*DIRECTIONS FOR THIS TASK*.
Copy out every row below word for word, keeping each line as it stands.

[Stored entries]
--------------------------------

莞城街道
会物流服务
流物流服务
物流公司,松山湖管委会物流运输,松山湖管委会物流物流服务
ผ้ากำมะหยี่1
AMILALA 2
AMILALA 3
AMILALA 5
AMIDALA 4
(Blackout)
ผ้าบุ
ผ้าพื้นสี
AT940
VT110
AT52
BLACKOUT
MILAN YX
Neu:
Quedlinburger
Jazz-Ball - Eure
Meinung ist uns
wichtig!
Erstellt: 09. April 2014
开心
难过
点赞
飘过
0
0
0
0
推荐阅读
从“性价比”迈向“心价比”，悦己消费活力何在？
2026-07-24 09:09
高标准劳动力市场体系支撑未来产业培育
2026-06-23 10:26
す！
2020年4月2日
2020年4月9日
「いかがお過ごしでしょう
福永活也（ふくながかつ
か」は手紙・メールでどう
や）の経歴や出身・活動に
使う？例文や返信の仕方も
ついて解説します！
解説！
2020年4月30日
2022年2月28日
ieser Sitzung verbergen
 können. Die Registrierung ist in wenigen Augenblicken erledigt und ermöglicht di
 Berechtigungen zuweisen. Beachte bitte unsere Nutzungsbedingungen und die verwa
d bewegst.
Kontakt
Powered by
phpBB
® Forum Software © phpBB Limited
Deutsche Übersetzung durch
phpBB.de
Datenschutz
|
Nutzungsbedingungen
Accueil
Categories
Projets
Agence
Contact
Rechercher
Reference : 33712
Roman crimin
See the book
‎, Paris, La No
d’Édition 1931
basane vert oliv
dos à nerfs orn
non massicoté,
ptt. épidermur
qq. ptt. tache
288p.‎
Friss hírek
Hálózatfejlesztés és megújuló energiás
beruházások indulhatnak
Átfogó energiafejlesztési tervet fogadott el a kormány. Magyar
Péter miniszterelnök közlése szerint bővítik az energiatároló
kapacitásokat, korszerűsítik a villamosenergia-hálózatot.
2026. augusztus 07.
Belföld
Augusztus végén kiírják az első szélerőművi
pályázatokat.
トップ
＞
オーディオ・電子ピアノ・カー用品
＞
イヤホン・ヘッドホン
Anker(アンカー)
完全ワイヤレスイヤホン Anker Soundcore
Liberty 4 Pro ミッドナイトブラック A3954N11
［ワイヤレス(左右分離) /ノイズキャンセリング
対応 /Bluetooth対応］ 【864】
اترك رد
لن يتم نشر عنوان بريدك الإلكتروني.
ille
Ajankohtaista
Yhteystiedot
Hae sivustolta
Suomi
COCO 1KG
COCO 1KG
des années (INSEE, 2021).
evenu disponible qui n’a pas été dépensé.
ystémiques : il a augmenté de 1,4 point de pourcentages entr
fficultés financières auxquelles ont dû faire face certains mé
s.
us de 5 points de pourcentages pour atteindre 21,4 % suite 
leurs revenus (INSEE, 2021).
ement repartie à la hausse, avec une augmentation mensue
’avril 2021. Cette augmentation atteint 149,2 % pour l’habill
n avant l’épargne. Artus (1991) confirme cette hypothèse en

--------------------------------

*OUTPUT OF THE EXERCISE*.
莞城街道
会物流服务
流物流服务
物流公司,松山湖管委会物流运输,松山湖管委会物流物流服务
ผ้ากำมะหยี่1
AMILALA 2
AMILALA 3
AMILALA 5
AMIDALA 4
(Blackout)
ผ้าบุ
ผ้าพื้นสี
AT940
VT110
AT52
BLACKOUT
MILAN YX
Neu:
Quedlinburger
Jazz-Ball - Eure
Meinung ist uns
wichtig!
Erstellt: 09. April 2014
开心
难过
点赞
飘过
0
0
0
0
推荐阅读
从“性价比”迈向“心价比”，悦己消费活力何在？
2026-07-24 09:09
高标准劳动力市场体系支撑未来产业培育
2026-06-23 10:26
す！
2020年4月2日
2020年4月9日
「いかがお過ごしでしょう
福永活也（ふくながかつ
か」は手紙・メールでどう
や）の経歴や出身・活動に
使う？例文や返信の仕方も
ついて解説します！
解説！
2020年4月30日
2022年2月28日
ieser Sitzung verbergen
 können. Die Registrierung ist in wenigen Augenblicken erledigt und ermöglicht di
 Berechtigungen zuweisen. Beachte bitte unsere Nutzungsbedingungen und die verwa
d bewegst.
Kontakt
Powered by
phpBB
® Forum Software © phpBB Limited
Deutsche Übersetzung durch
phpBB.de
Datenschutz
|
Nutzungsbedingungen
Accueil
Categories
Projets
Agence
Contact
Rechercher
Reference : 33712
Roman crimin
See the book
‎, Paris, La No
d’Édition 1931
basane vert oliv
dos à nerfs orn
non massicoté,
ptt. épidermur
qq. ptt. tache
288p.‎
Friss hírek
Hálózatfejlesztés és megújuló energiás
beruházások indulhatnak
Átfogó energiafejlesztési tervet fogadott el a kormány. Magyar
Péter miniszterelnök közlése szerint bővítik az energiatároló
kapacitásokat, korszerűsítik a villamosenergia-hálózatot.
2026. augusztus 07.
Belföld
Augusztus végén kiírják az első szélerőművi
pályázatokat.
トップ
＞
オーディオ・電子ピアノ・カー用品
＞
イヤホン・ヘッドホン
Anker(アンカー)
完全ワイヤレスイヤホン Anker Soundcore
Liberty 4 Pro ミッドナイトブラック A3954N11
［ワイヤレス(左右分離) /ノイズキャンセリング
対応 /Bluetooth対応］ 【864】
اترك رد
لن يتم نشر عنوان بريدك الإلكتروني.
ille
Ajankohtaista
Yhteystiedot
Hae sivustolta
Suomi
COCO 1KG
COCO 1KG
des années (INSEE, 2021).
evenu disponible qui n’a pas été dépensé.
ystémiques : il a augmenté de 1,4 point de pourcentages entr
fficultés financières auxquelles ont dû faire face certains mé
s.
us de 5 points de pourcentages pour atteindre 21,4 % suite 
leurs revenus (INSEE, 2021).
ement repartie à la hausse, avec une augmentation mensue
’avril 2021. Cette augmentation atteint 149,2 % pour l’habill
n avant l’épargne. Artus (1991) confirme cette hypothèse en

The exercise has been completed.